When I was making this song last year, I was beginning to feel overwhelmed with the state of the world. There were incursions into Syria by the Turkish government, and the situation in the Middle East and America was getting bad. I was listening to a lot of avant garde jazz, because it was channeling the kinetic nervousness that was in me at all times. I felt I needed to get that stress out in some sense, so I was working on this one track chock-full of dense neurotic stuff like house music and free jazz slapped together, and I added all these samples in to act as instruments bouncing off each other. It was cathartic for me.

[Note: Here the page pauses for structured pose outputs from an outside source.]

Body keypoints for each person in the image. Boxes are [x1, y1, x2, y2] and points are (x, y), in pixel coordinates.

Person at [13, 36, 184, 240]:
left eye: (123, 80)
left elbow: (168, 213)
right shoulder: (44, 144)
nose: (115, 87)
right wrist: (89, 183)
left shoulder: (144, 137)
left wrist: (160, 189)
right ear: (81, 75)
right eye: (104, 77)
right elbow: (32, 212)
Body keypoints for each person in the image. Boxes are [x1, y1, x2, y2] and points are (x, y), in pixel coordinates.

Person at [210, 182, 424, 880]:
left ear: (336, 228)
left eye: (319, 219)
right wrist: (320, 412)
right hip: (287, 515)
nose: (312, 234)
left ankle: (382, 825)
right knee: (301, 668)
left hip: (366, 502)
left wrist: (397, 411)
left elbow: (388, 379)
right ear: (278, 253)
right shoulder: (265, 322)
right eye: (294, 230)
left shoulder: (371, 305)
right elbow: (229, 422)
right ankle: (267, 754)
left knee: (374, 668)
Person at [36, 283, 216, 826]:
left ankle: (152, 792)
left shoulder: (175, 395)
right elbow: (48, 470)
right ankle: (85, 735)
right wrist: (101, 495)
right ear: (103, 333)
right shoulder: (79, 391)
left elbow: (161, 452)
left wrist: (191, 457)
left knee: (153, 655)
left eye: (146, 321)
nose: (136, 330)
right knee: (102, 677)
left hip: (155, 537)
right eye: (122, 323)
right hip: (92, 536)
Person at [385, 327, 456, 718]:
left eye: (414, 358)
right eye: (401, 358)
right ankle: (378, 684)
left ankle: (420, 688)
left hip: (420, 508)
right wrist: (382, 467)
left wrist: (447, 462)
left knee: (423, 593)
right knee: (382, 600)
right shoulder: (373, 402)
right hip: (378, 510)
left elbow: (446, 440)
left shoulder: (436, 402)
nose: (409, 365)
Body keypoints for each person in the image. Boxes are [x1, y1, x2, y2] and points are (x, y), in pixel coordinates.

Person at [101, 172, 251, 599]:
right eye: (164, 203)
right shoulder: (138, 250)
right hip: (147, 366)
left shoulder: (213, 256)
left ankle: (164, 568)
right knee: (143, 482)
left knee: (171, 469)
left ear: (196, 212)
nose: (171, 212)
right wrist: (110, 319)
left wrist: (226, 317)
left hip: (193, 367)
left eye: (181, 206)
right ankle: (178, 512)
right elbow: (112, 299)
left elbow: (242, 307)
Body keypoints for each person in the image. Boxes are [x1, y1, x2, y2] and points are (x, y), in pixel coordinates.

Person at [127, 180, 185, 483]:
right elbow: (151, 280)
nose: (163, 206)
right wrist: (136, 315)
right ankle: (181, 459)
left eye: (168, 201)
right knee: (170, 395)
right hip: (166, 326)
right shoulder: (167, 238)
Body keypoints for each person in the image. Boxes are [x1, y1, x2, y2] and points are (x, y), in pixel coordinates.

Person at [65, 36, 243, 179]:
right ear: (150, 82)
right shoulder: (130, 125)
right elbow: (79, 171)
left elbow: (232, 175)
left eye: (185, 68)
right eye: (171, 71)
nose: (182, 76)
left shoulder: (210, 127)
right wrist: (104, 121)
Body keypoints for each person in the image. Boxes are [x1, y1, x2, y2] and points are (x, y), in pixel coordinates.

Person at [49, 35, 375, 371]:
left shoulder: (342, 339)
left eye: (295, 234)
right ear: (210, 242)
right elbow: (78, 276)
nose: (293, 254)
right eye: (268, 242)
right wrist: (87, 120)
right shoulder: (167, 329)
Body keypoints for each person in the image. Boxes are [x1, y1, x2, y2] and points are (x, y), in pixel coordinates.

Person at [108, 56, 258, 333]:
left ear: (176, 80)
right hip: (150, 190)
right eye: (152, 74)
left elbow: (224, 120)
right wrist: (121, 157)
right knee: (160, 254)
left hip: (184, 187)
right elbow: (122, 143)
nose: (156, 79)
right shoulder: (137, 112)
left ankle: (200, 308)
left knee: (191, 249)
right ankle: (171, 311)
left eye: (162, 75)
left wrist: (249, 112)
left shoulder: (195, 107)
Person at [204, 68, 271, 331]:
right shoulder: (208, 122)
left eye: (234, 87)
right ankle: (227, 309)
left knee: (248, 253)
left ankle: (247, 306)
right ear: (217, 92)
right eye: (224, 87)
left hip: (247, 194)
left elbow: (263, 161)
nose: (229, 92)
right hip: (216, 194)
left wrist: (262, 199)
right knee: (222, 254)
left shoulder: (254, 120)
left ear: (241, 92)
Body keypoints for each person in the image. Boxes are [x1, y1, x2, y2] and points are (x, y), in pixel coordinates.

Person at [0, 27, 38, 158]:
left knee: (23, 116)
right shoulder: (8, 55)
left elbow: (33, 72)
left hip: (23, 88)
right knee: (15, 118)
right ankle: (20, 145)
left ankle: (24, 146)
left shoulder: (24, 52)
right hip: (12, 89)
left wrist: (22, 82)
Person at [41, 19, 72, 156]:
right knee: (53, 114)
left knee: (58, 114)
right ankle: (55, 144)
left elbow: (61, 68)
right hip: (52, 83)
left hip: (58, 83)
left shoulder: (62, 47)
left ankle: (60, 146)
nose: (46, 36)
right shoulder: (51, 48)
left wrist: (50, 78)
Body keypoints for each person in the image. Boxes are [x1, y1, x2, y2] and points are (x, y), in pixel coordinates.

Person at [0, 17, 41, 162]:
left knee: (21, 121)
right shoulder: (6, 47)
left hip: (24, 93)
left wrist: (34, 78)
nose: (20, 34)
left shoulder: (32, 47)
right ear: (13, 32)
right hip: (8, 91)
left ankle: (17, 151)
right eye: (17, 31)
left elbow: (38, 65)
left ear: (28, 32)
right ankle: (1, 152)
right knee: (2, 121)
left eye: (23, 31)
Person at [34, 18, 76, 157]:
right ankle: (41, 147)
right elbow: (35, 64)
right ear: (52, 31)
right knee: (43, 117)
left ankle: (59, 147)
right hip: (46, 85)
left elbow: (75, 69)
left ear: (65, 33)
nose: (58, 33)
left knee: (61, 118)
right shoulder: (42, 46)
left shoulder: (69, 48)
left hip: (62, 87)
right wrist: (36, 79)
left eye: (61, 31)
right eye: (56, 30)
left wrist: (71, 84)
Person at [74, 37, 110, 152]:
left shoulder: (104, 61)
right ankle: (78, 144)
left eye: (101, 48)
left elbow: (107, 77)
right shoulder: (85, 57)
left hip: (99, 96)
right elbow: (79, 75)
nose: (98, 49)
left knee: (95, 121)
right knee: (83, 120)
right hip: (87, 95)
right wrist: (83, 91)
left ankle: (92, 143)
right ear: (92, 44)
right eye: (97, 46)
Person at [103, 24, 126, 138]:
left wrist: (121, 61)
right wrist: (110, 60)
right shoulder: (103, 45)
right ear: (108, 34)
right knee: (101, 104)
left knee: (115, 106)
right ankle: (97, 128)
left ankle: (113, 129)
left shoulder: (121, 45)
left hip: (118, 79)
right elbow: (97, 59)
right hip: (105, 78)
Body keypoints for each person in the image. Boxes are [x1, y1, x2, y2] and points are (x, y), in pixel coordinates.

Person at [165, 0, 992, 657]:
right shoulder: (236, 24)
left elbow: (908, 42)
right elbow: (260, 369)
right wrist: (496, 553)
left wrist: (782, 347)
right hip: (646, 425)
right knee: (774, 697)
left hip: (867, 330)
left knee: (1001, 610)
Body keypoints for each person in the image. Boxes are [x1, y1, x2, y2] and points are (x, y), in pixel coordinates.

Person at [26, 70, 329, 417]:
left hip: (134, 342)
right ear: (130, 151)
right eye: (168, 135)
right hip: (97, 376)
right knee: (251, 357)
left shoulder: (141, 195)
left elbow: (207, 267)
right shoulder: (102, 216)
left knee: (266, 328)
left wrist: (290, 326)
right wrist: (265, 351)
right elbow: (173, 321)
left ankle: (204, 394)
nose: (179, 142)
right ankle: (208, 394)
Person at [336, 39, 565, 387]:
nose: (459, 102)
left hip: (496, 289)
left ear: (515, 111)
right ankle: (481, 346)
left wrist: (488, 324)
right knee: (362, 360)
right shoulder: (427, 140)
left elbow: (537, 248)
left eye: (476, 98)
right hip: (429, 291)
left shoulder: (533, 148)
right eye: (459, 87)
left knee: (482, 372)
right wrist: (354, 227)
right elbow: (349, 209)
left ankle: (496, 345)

I sampled a beautiful vocal section that comes in at the end of the Jimmy Eat World song “Goodbye, Sky Harbor” from Clarity. I didn’t want to make something that’s stressful and abruptly ends. I wanted to give this sense of relief, that at some point, if you persist through this dissonant, turbulent time in history, that things have to improve at some point through human effort. That was my sign to myself that things are stressful, but you can’t get complacent – there can be light at the end of the tunnel.

“Platypus”

The lyrics on that are difficult to make out. A lot of the phrases are made up from sections of Jewish apocrypha, mystic texts, and nonsense phrases from Dante’s Divine Comedy and from 8 1/2 by Fellini. This entire song is about how, sometimes, to express particular notions in a situation or a context, words come up short, so you almost have to reach for nonsense or gibberish. A lot of this song is about how I came from a family of immigrants; we’re all expected to speak the language of the West even when that language comes short of describing who we are at some points.

“Flood”

I wrote "Flood" at a time when I was getting into a new relationship, and at the same time I was sure how my future was going to go. Things were not going so hot for me, and I was wondering if it would be fair to this person to promise them a future that maybe I couldn’t give them. A lot of the song is about this feeling of anxiety just flooding over you. The use of that one SWV sample was almost ironic or sarcastic. That’s one of my favorite love songs of all time, it’s a beautiful R&B song, but it was also this sureness about giving yourself fully to somebody that I didn’t feel like I could do.

“Swoon”

That song is dedicated to my partner. It was my followup to "Flood", like, despite all this uncertainty, I still want to have a life together with you.

“Funeral Parade of Roses”

That song was me dealing with the deaths of several family members. I originally had a verse penned for it, but the way Coin Locker Kid described the death of his mother and the displacement of his household through various metaphors was just so perfect that I felt like putting my own verse on it would be redundant.

“On My Way Out”

I needed to finish the album off. At the time, I was thinking about family members on my dad’s side who had died in the past years, and how I hadn’t been able to go back to my home country to speak to them for a long time. I also felt like I was letting myself down in my personal and professional life, and in some ways, my idealized version of what I wanted my life to look like was falling apart. This song came from the feeling that I couldn’t be there for people, and I was not only failing them, but myself. It's about not pulling through for people, and whether they’ll remember you when you depart from this world.